I do know someone with an AWD Rogue and that thing seemed to go in the snow/icy covered roads like a snow plow, that is why I was considering the Murano AWD as I do not want 4 cyl and that is all that is available on the Rogue. Then I saw Pathfinder is 4WD and I thought well that may take care of all the needs...good gas mileage, read it had a more car like ride & 4WD for snow but then when they said body on frame was better for snow, that put a question mark in my mind for Pathfinder since it had said it is now unibody.

I have never owned a Nissan so I am not sure about their long term reliability either.


----------



## smj999smj (Jan 1, 2006)

I didn't say that body on frame was "better in snow," just that the 2012 and earlier was body on frame, which is better if you are towing, and is also very good in snow. Both the Murano and new Pathfinder are unibody and should be fine in snow where you live. The Murano will likely give you better gas mileage, as I've heard the advertised gas mileage on the new Pathfinder is a little over than what many people are getting and what Consumer Reports has observed. 
Have you considered a Subaru Outback? It has a unibody chassis, all wheel drive, gets very good gas mileage and is rated #1 in its category by Consumer Reports. I also believe it's less expensive than the Pathfinder.


----------



## lin8810 (Aug 5, 2015)

If AWD is very important to you, Subaru AWD system is definitely better than Nissan's.

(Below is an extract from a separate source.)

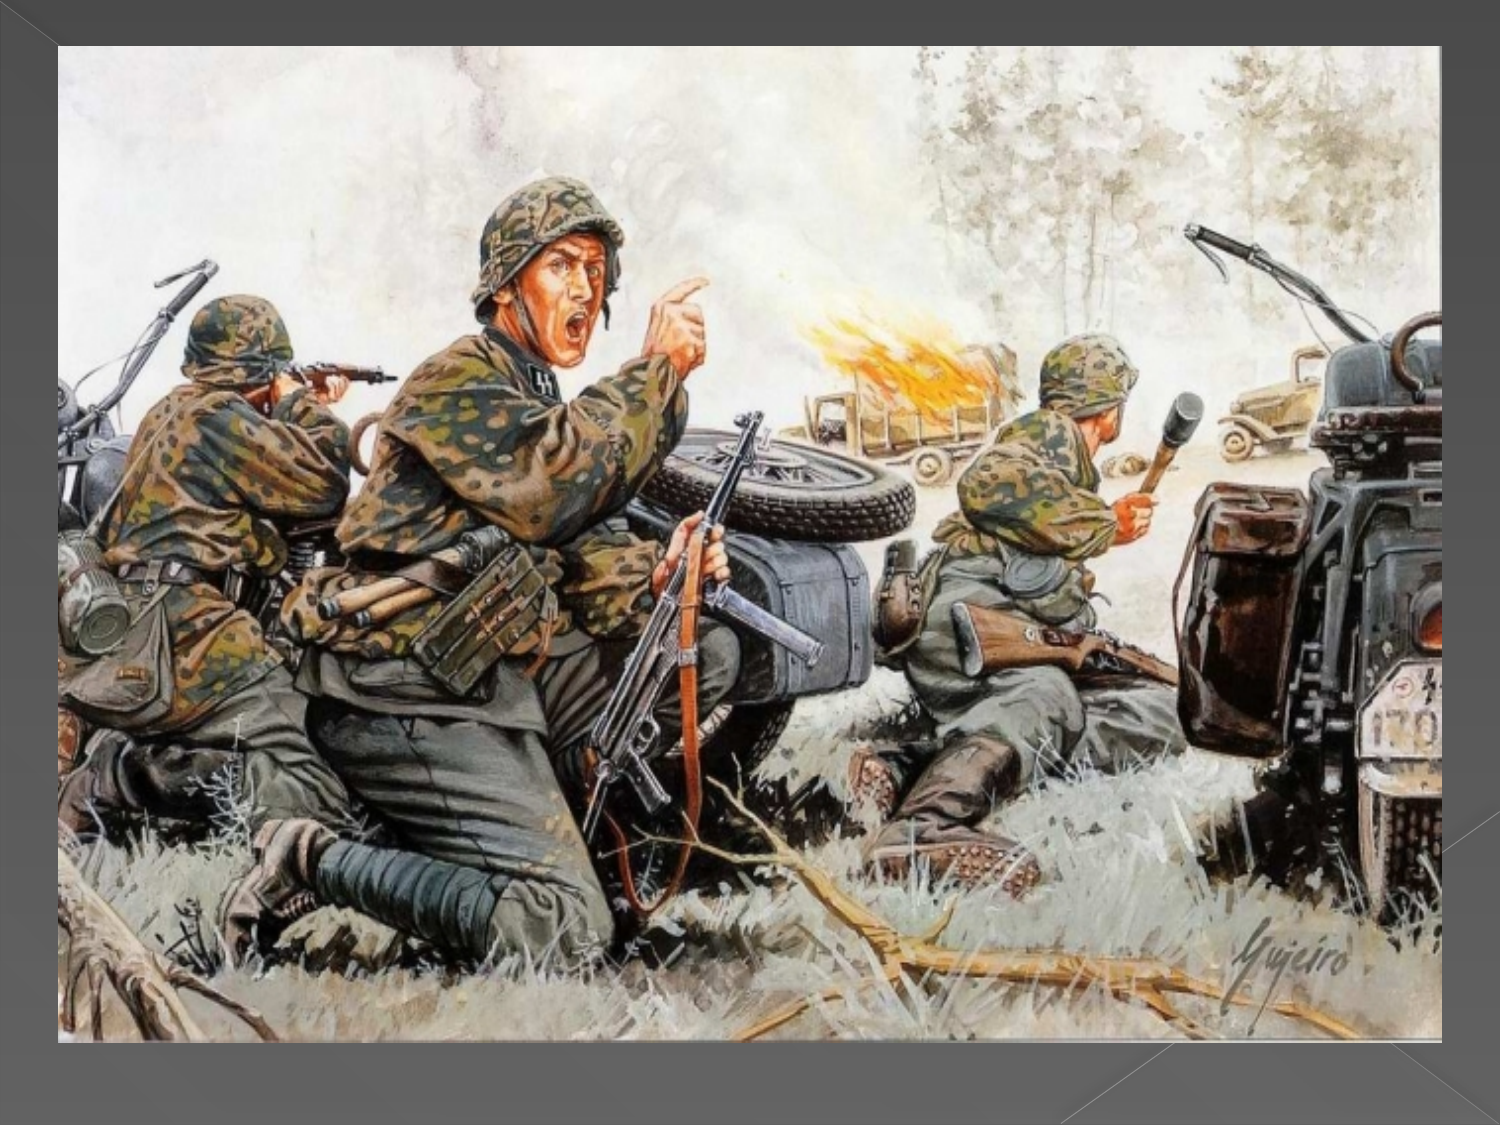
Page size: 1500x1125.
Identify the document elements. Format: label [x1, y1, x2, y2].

picture [58, 46, 1442, 1044]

In terms of reliability, I had 2010 Murano which was made in Japan (same factory and produciton line of Infiniti). Awesome reliability records, love it. But now seems like Murano is made in USA. Not sure if quality is still as good as made in Japan.


----------



## elgato (Jun 23, 2011)

Nissan's reliability has been seriously compromised by the CVT transmission. If you want an automatic I would look elsewhere. We are on our third one in a 2008 Sentra. Nissan is still in a battle with the supplier to fix them. Do some searches on Nissan CVT problems. Here in Arizona the dealer said they get a continuous flow of them in the summer. Until this fiasco I always ranked Nissan reliability comparable to Honda and Toyota.


----------



## emissary44 (Mar 20, 2016)

I have a left hand drive murano a 2006 model and it did not come with a CVT Transmission but a 4speed RE4F04B FT40 Transmission as it was manufactured in Japan so if your not a fan of CVTs and want a nissan you can important one instead


----------